Каноника дочка меня увела,
Покинул я храма приделы.
Был рот ее мал, а кожа светла,
Косынка с груди слетела.
Холодные сердца
Перевод А. Линдегрена
{171}
Как тебя в картонном царстве
В блеске зрительного зала
Я увидел, ты Джессику,
Дочь Шейлока, представляла.
Чист был голос твой холодный,
Лоб такой холодный, чистый,
Ты сияла, точно глетчер,
В красоте своей лучистой.
И еврей лишился дочки,
Ты нашла в крещеном мужа…
Бедный Шейлок!
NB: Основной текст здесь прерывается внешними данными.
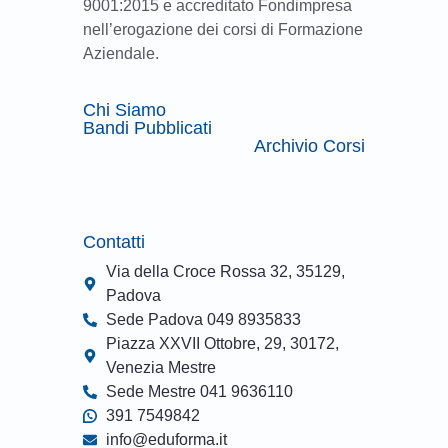
9001:2015 e accreditato Fondimpresa
nell’erogazione dei corsi di Formazione
Aziendale.
Chi Siamo
Bandi Pubblicati
Archivio Corsi
Contatti
Via della Croce Rossa 32, 35129,
Padova
Sede Padova 049 8935833
Piazza XXVII Ottobre, 29, 30172,
Venezia Mestre
Sede Mestre 041 9636110
391 7549842
info@eduforma.it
А Лоренцо —
За него я плачу вчуже!
Повстречались мы вторично;
Вспыхнув страстию великой,
Стал твоим я дон Лоренцо,
Стала ты моей Джессикой.
Как меня вино пьянило,
Так тебя — любви проказы,
И лобзал твои я очи,
Эти хладные алмазы.
Тут я начал бредить браком,
Точно вдруг рехнулся разом,
Или близость донны Клары
Заморозила мне разум?
После свадьбы очутился
Я в Сибири. Что же это?
Холоднее снежной степи
Ложе брачное поэта.
Я лежал так одиноко
В этих льдах, я мерз все хуже,
И мои продрогли песни
В честь любви — от страшной стужи.
К пылкой груди прижимаю
Я подушку — с снегом льдину:
Купидон стучит зубами,
А жена воротит спину.
«Что за роскошь, соразмерность…»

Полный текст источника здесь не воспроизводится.